Why have you stuck with it for all these years?
It’s invigorating. It’s fun. I still cut wild Christmas trees in the mountains. Most of my trees I cut in northern Idaho and western Montana on U.S. Forest Service permits. If you love the mountains, it’s the ideal business, to be up there where it’s so beautiful.
I’ve had a lot here at Yoke’s in Airway Heights for probably 20 years or so. Before that, I had them here and there all over town. Every year I’ve had at least one, sometimes two retail sales lots. That’s fun, too. If you have a good product and everybody likes what you’ve got, they’re happy. I pay people based on commission for selling the trees. Once they do it, they just love it. Some of them say it’s the most fun they’ve ever had, just being around a bunch of happy people around Christmastime.
I love the physical end of it. It’s like going to the gym all day. I’m up there in the mountains, and at my age, I’m in practically perfect shape because of this work. In spring and fall, I also dig wild transplant stock. I buy that from the Forest Service. That keeps me busy, too, because I dig them all by hand myself, and then I have crew guys put the burlap on the root balls of the trees. That’s another income stream a couple of times a year. I wish it was every day of the year. My wife keeps wanting me to slow down and move to other things I like to do, but I’m hooked on this business and being in the woods and the mountains.
How do you give back to the community?
Starting my 50th year of business, I decided to start donating Christmas trees through some of the charities in town, one for each year I’d been in business. I take most of them to Catholic Charities and then have a number on my lot to donate to people who are struggling. This year I’m talking to Lutheran Community Services. I want them to help find people who are really deserving and are having a tough time.
In past years, I’ve donated only the trees. I’ve learned that many struggling families have no tree stand to put the tree in, or the money to go out and buy one, or lights to fill in the tree. So, the tree isn’t used to its full extent. This year, I’m asking for help. I need 67 tree stands this year, and strings of LED lights. We’re going to decorate them right in our lot and take them with a stand and lights right to people’s homes.
All of us should do whatever we can. I can’t do too much, but I can sure give them some trees.

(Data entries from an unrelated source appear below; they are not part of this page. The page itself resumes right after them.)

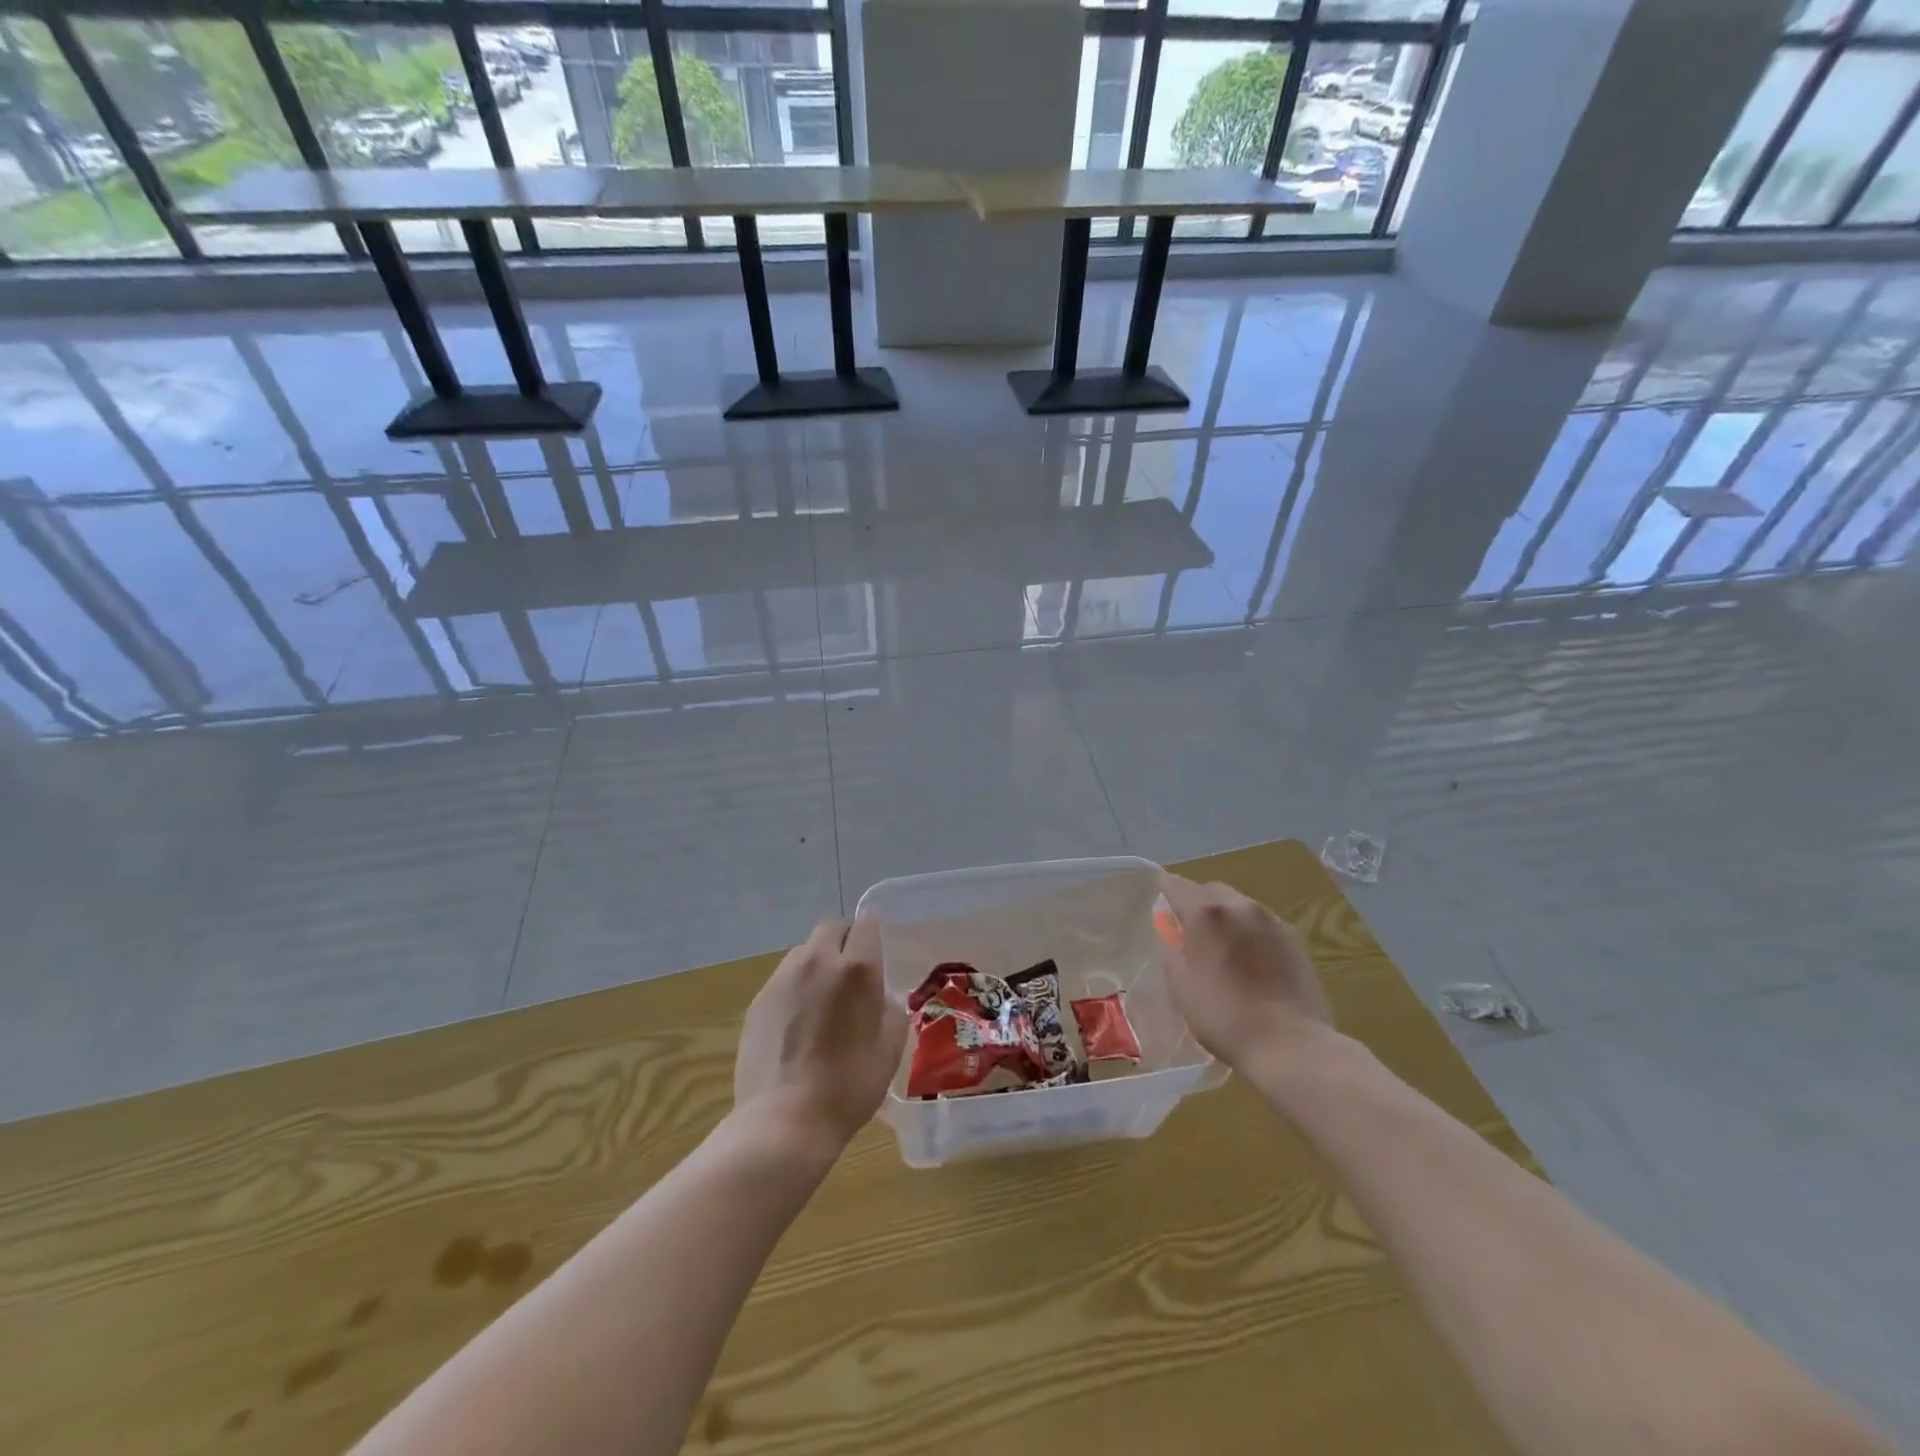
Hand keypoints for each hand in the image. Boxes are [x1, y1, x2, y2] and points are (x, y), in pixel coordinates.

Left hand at [735, 918, 907, 1152]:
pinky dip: (794, 990)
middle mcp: (817, 961)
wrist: (785, 1121)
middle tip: (850, 975)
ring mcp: (782, 979)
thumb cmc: (849, 1085)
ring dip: (816, 964)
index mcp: (857, 969)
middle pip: (830, 929)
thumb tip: (879, 996)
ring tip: (821, 1002)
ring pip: (803, 952)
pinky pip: (782, 980)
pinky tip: (796, 1026)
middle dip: (843, 941)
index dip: (872, 934)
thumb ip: (890, 1009)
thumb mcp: (891, 1047)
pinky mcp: (757, 1001)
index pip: (866, 924)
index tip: (876, 952)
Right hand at [1158, 873, 1332, 1069]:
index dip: (1164, 892)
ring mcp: (1270, 920)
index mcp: (1205, 913)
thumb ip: (1172, 950)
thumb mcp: (1181, 986)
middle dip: (1197, 903)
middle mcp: (1239, 905)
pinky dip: (1248, 931)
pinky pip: (1260, 923)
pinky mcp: (1293, 938)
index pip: (1175, 884)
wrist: (1291, 1044)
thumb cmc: (1225, 1016)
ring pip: (1238, 904)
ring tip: (1223, 947)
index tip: (1161, 908)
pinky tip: (1250, 959)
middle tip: (1191, 931)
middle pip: (1210, 890)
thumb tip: (1173, 934)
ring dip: (1225, 917)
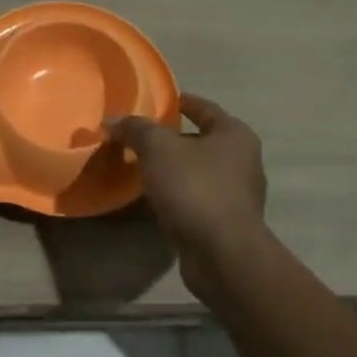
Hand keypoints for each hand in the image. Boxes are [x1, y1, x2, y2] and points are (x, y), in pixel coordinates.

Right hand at [107, 94, 268, 294]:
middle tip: (138, 136)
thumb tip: (112, 122)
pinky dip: (177, 195)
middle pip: (201, 140)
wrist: (222, 254)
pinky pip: (197, 198)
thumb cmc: (195, 188)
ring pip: (198, 171)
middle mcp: (243, 161)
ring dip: (173, 169)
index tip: (154, 102)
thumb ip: (135, 129)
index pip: (203, 107)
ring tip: (140, 167)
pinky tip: (154, 198)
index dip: (178, 102)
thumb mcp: (157, 148)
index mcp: (235, 134)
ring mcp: (237, 195)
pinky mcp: (227, 223)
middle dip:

What happens to the unsold trees?
If you sell down to where you only have 5% of your trees left, if you start with 300, you’ll have only 15 left. It looks like a lot, but it really isn’t.
Believe it or not, farmers that raise goats around the area love to get all the trees they can for their goats. They’ll come and pick them up from the lot when they’re left over, because goats love the foliage on the tree. I usually get rid of mine by making a few phone calls.
What’s the biggest change you’ve seen in the retail Christmas tree industry over the decades?
Going back years and years, they used to all be wild. The biggest change was the large influx of farm-grown trees.
For a while, it was like it might even stop the wild tree industry. For a century, people all over the United States who had no trees growing near them bought wild trees that were mostly from Montana. That business was heavily impacted by farm-grown trees.
Besides that, it fluctuates. You never know if it’s going to be really good. This year, quite frankly, I’m worried. Because of COVID-19, there may be reluctance from people to put trees in. It’s a crapshoot, I don’t know what to expect.
This interview has been edited for length and clarity.